■ **WORK INSTRUCTION**
Give back everything from the line containing "Care & Services" down to the line containing "Delivery and Substitution policy", swapping "Blog" for "News" and leaving all else as it is.

========

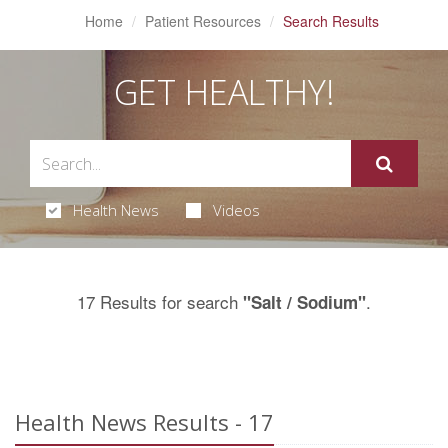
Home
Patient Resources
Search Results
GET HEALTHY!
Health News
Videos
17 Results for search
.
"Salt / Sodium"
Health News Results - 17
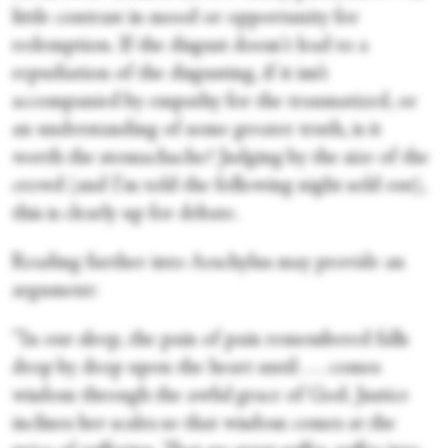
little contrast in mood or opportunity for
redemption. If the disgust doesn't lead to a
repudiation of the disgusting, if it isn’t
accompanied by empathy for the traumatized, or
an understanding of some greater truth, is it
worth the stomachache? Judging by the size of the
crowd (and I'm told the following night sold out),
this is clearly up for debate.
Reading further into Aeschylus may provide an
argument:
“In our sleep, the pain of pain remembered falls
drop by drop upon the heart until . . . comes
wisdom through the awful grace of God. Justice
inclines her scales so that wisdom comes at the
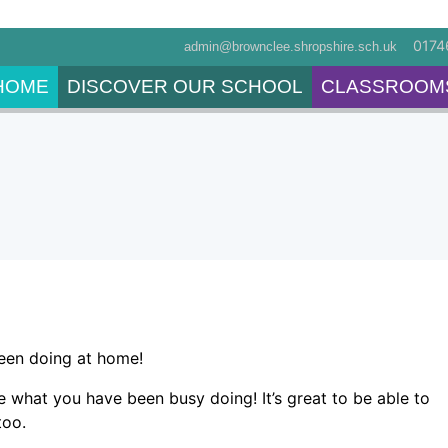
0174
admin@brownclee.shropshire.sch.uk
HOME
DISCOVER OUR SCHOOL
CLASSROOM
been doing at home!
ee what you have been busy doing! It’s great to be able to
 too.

========

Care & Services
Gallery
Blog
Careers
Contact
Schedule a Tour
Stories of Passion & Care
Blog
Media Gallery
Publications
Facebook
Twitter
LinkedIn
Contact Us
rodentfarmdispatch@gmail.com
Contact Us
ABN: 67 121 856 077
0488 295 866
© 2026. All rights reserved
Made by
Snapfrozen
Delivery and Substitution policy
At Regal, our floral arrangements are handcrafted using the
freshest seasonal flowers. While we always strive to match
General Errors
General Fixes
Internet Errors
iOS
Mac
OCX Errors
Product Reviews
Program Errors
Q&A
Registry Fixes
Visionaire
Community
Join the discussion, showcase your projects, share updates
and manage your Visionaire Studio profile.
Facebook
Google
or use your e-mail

========

■ **TASK RESPONSE**
Care & Services
Gallery
News
Careers
Contact
Schedule a Tour
Stories of Passion & Care
News
Media Gallery
Publications
Facebook
Twitter
LinkedIn
Contact Us
rodentfarmdispatch@gmail.com
Contact Us
ABN: 67 121 856 077
0488 295 866
© 2026. All rights reserved
Made by
Snapfrozen
Delivery and Substitution policy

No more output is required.